The EEOC also released details regarding the types of charges filed. For the second consecutive year retaliation is the most frequently filed charge (37,836), followed by race (33,512) and sex discrimination (30,356).1 Of particular interest to employers, the Commission released a new table analyzing the type of discriminatory actions alleged. Under Title VII, the top six most frequently challenged practices were discharge/constructive discharge, harassment/intimidation, terms and condition of employment, discipline, promotion, and wages. Even though the number of charges dipped, the EEOC obtained a historic amount of money from private employers through its administrative process – $365.4 million.
On the litigation/investigation side of the EEOC's efforts, the story is more mixed. In FY 2012, the EEOC filed 155 lawsuits, collecting $44.2 million. Both numbers were down significantly from FY 2011 (300 lawsuits, collecting$91 million). The EEOC may have made up for the low number of lawsuits with a continued emphasis on systemic pattern investigations. In FY 2012, the EEOC completed 240 systemic investigations, which in part resulted in 46 settlements or conciliation agreements. These settlements, achieved without litigation, secured $36.2 million.

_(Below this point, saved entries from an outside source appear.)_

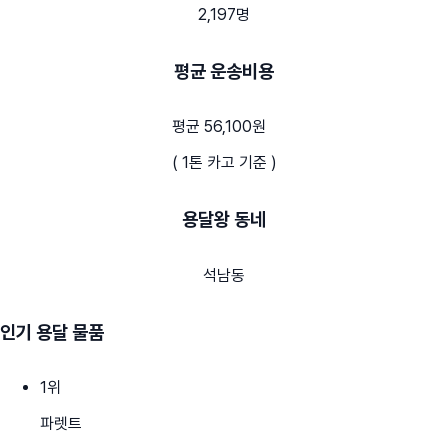
2,197명
평균 운송비용
평균 56,100원
( 1톤 카고 기준 )
용달왕 동네
석남동
인기 용달 물품
1
위
파렛트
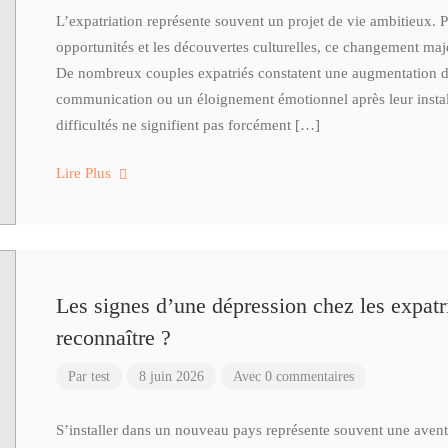
L’expatriation représente souvent un projet de vie ambitieux. P
opportunités et les découvertes culturelles, ce changement maje
De nombreux couples expatriés constatent une augmentation des
communication ou un éloignement émotionnel après leur install
difficultés ne signifient pas forcément […]
Lire Plus
Les signes d’une dépression chez les expatr
reconnaître ?
Par
test
8 juin 2026
Avec 0 commentaires
S’installer dans un nouveau pays représente souvent une aven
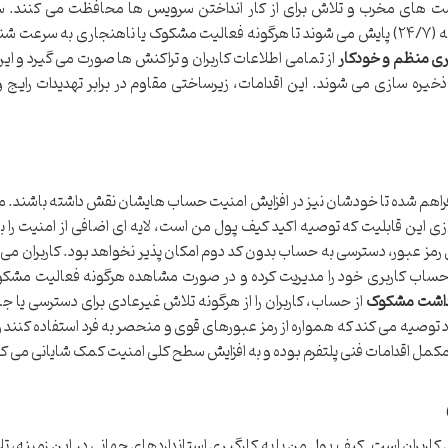
است های مخرب و تلاش برای از کار انداختن سرویس ها محافظت می کنند. س
زیرساخت ها به صورت ۲۴ ساعته و در هفت روز هفته (۲۴/۷) پایش می شوند تا هرگونه فعالیت مشکوک یا ناهنجاری به س
ی منظم و خودکار
از تمامی اطلاعات کاربران و تراکنش ها صورت می گیرد و این
ذخیره سازی می شوند. این اقدامات، زیرساختی مقاوم در برابر تهدیدات رایج و
ان فراهم شده تا خودشان نیز در افزایش امنیت حساب هایشان نقش داشته باشند. 
 این قابلیت که توصیه اکید کیف پول من است، لایه ای اضافی از امنیت را 
 رمز عبور، دسترسی به حساب بدون کد دوم امکان پذیر نخواهد بود. کاربران می ت
ب کاربری خود را مدیریت کرده و در صورت مشاهده هرگونه فعالیت مشکوک
رداشت مشکوک
از حساب، کاربران را از هرگونه تلاش غیرعادی برای دسترسی یا ج
 توصیه می کند که همواره از رمز عبورهای قوی و منحصر به فرد استفاده کنند و 
، مکمل اقدامات فنی پلتفرم بوده و به افزایش سطح کلی امنیت کمک شایانی می کن
 کاربران است. کیف پول من با به کارگیری استانداردهای جهانی در این زمینه، ت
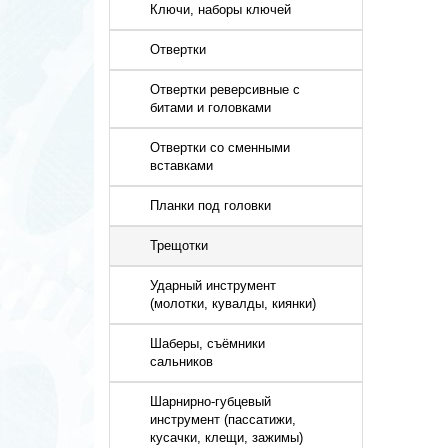
Ключи, наборы ключей
Отвертки
Отвертки реверсивные с
битами и головками
Отвертки со сменными
вставками
Планки под головки
Трещотки
Ударный инструмент
(молотки, кувалды, киянки)
Шаберы, съёмники
сальников
Шарнирно-губцевый
инструмент (пассатижи,
кусачки, клещи, зажимы)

What to Do with These Numbers
No employer has unlimited resources to devote to anti-discrimination compliance (and even California only requires "reasonable" efforts to prevent!). The EEOC's statistics are an excellent roadmap for employers that want to focus their efforts on the most significant risks.
For example, many employers provide sexual harassment training for managers. This practice is prudent given that harassment charges represent 20% of the total charges, the affirmative defenses available to those who conduct such training, and how explosive the issue can become.
However, the number charges involving retaliation, race discrimination, and termination each outpaced the number of sexual harassment charges (indeed all harassment charge) in FY 2012. Employers would be well advised to ensure that their training and other compliance efforts pay as much attention to the issues causing the greatest number claims of harassment.